崔宜萝笑了笑:“夫君还同谁承诺过吗?我知夫君是重诺之人,所以也不愿叫夫君为难。”
看着她神色淡淡,像是丝毫不在意的模样,江昀谨脸色更加发沉,抿了抿唇,声音有些不自在的紧涩:“当初成婚的事,祖母并不应允,因而也不愿交托家业,我所说的不过是暂时不将家业交由你,大房事务本就不归祖母管,你管着大房的事,过些日子,再接管江家家业。”

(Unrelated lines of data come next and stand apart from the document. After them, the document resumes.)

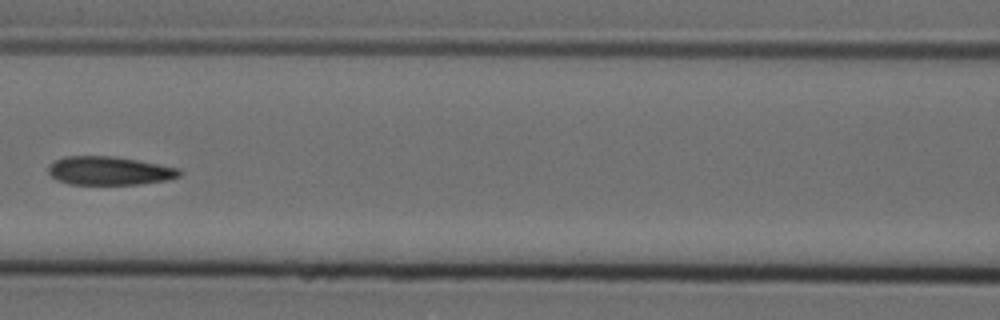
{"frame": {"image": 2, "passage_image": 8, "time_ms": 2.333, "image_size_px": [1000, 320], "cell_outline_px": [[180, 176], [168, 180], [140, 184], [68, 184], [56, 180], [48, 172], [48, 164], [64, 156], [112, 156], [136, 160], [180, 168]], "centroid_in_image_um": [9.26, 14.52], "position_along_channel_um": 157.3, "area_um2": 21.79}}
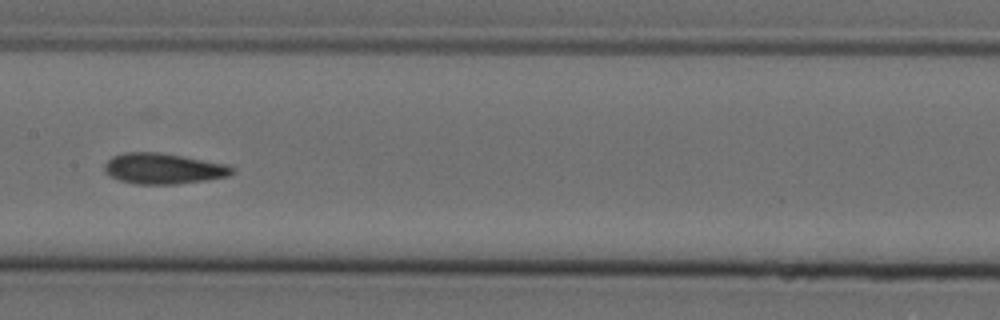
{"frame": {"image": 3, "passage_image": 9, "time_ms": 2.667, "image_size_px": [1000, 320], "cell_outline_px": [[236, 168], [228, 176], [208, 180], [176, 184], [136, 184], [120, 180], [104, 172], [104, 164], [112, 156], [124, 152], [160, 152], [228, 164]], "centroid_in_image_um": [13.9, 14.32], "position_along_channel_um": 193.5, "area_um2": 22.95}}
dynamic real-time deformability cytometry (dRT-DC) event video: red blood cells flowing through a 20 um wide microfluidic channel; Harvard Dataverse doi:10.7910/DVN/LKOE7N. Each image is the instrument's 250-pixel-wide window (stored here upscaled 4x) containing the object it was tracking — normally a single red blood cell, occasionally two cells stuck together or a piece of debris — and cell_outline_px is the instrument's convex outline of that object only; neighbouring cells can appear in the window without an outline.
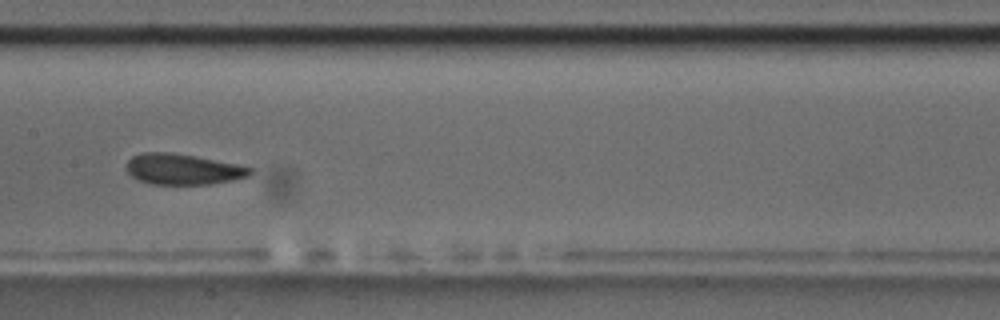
{"species": "common noctule bat (a hibernating species)", "species_latin": "Nyctalus noctula", "temperature_condition": "room temperature", "stored_images_in_passage": 14, "camera_frame_rate_fps": 3000, "um_per_image_px": 0.085, "animal": {"sex": "male", "body_mass_g": 17.5, "forearm_length_mm": 52.3}, "frame": {"image": 1, "passage_image": 7, "time_ms": 8.0, "image_size_px": [1000, 320], "cell_outline_px": [[252, 172], [248, 176], [232, 180], [212, 184], [152, 184], [140, 180], [132, 176], [128, 172], [128, 160], [132, 156], [144, 152], [172, 152], [236, 164], [252, 168]], "centroid_in_image_um": [15.55, 14.38], "position_along_channel_um": 191.9, "area_um2": 21.85}}
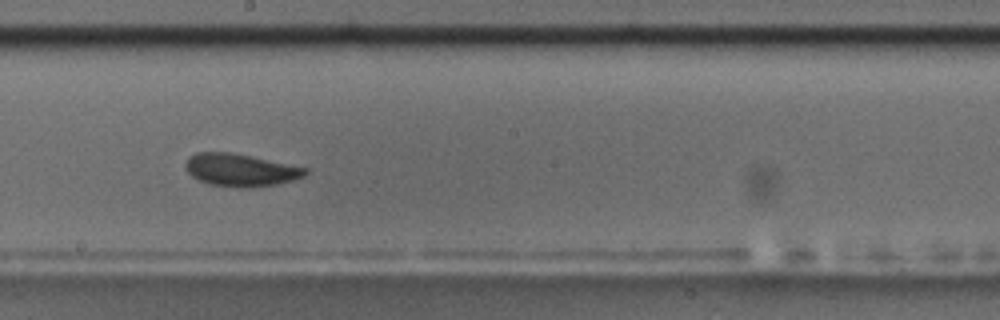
{"frame": {"image": 2, "passage_image": 8, "time_ms": 9.0, "image_size_px": [1000, 320], "cell_outline_px": [[308, 172], [304, 176], [292, 180], [276, 184], [248, 188], [240, 188], [208, 184], [192, 176], [184, 168], [184, 164], [188, 156], [196, 152], [232, 152], [252, 156], [308, 168]], "centroid_in_image_um": [20.41, 14.44], "position_along_channel_um": 227.8, "area_um2": 22.89}, "authors_computed_cell_mechanics": {"area_um2": 22.1952, "velocity_mm_per_s": 3.6047, "shape_relaxation_time_tau1_ms": 2.6801, "shape_relaxation_time_tau2_ms": 8.1366, "deformation_change_tau1": 0.0713, "deformation_change_tau2": 0.0817}}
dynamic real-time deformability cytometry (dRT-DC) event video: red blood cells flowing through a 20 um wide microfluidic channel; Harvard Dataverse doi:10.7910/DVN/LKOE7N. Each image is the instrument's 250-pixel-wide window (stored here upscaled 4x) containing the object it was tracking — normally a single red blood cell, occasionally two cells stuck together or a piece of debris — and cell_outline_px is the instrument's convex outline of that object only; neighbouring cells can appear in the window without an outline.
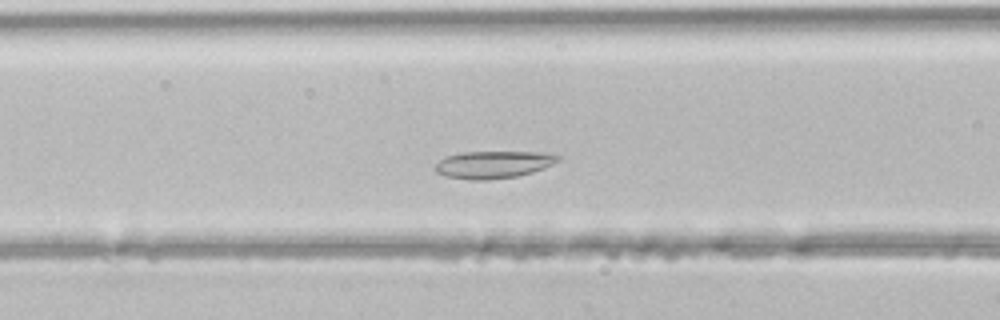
{"species": "common noctule bat (a hibernating species)", "species_latin": "Nyctalus noctula", "temperature_condition": "room temperature", "stored_images_in_passage": 49, "camera_frame_rate_fps": 3000, "um_per_image_px": 0.085, "animal": {"sex": "male", "body_mass_g": 21.5, "forearm_length_mm": 52.0}, "frame": {"image": 1, "passage_image": 19, "time_ms": 6.0, "image_size_px": [1000, 320], "cell_outline_px": [[564, 156], [560, 160], [544, 168], [532, 172], [516, 176], [488, 180], [468, 180], [444, 176], [436, 172], [436, 164], [440, 160], [448, 156], [460, 152], [544, 152]], "centroid_in_image_um": [41.97, 13.98], "position_along_channel_um": 124.6, "area_um2": 19.65}}
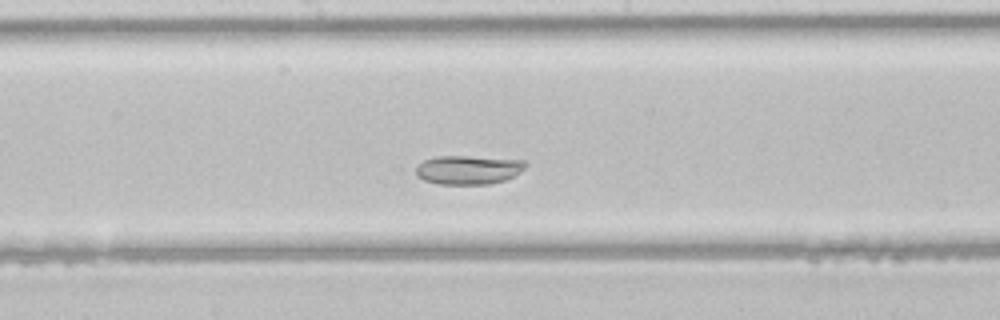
{"frame": {"image": 2, "passage_image": 25, "time_ms": 8.0, "image_size_px": [1000, 320], "cell_outline_px": [[528, 164], [520, 172], [504, 180], [488, 184], [440, 184], [424, 180], [416, 176], [416, 164], [424, 160], [436, 156], [468, 156], [524, 160]], "centroid_in_image_um": [39.77, 14.42], "position_along_channel_um": 208.4, "area_um2": 18.5}}
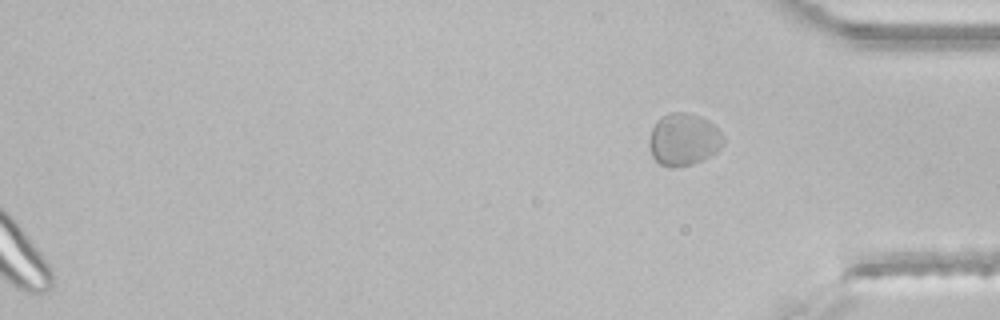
{"frame": {"image": 3, "passage_image": 49, "time_ms": 16.0, "image_size_px": [1000, 320], "cell_outline_px": [[724, 144], [716, 152], [692, 164], [676, 168], [668, 168], [660, 164], [652, 156], [648, 144], [648, 140], [652, 128], [656, 120], [672, 112], [688, 112], [700, 116], [708, 120], [724, 136]], "centroid_in_image_um": [58.09, 11.86], "position_along_channel_um": 377.1, "area_um2": 22.72}}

他一字一句说得清晰,声音在暗夜中像是字字震在她心头。
崔宜萝对着他郑重的神色,忽说不出话来。
他是在和她解释?崔宜萝忽不知该不该信。
几番犹豫间,江昀谨目光落在她面上未移,正色道:“你我是夫妻,日后有这样的事,你可以告知我。”
先前祖母罚了她的事,她也一字都未告知他,还是闻风听祖母院中下人说漏嘴,他才知晓此事。
崔宜萝怔了瞬,随后淡笑着反问道:“夫君难不成会为了我而忤逆不孝吗?”
江昀谨眉头又皱了起来,刚要张口,她忽而越过了卧房门,直接走到了他身前,一股熟悉的馨香瞬间缠绕上来。
“夫君,”她微微抬起脸看他,含着秋水的眼在幽微的烛光下更加摄人心魄,“可宜萝也要顾重孝道,若是祖母不让宜萝告诉夫君,那夫君说,宜萝该如何是好呢?”
说着似是纠结,她咬了咬唇瓣,将红润饱满的唇咬得水光潋滟的,勾缠着人陷落。
两人贴得很近,这是许久未有过的,崔宜萝感觉到男人的气息变重,唇边笑意更浓。
但他面上却是无波无澜,语气严肃道:“由我解决。”
这倒是崔宜萝始料未及的,他真的会因为对妻子的责任在其中斡旋吗?
崔宜萝脚尖微踮,双臂缓缓缠上了男人的脖颈,薄纱轻轻摩擦着他绛紫的官袍。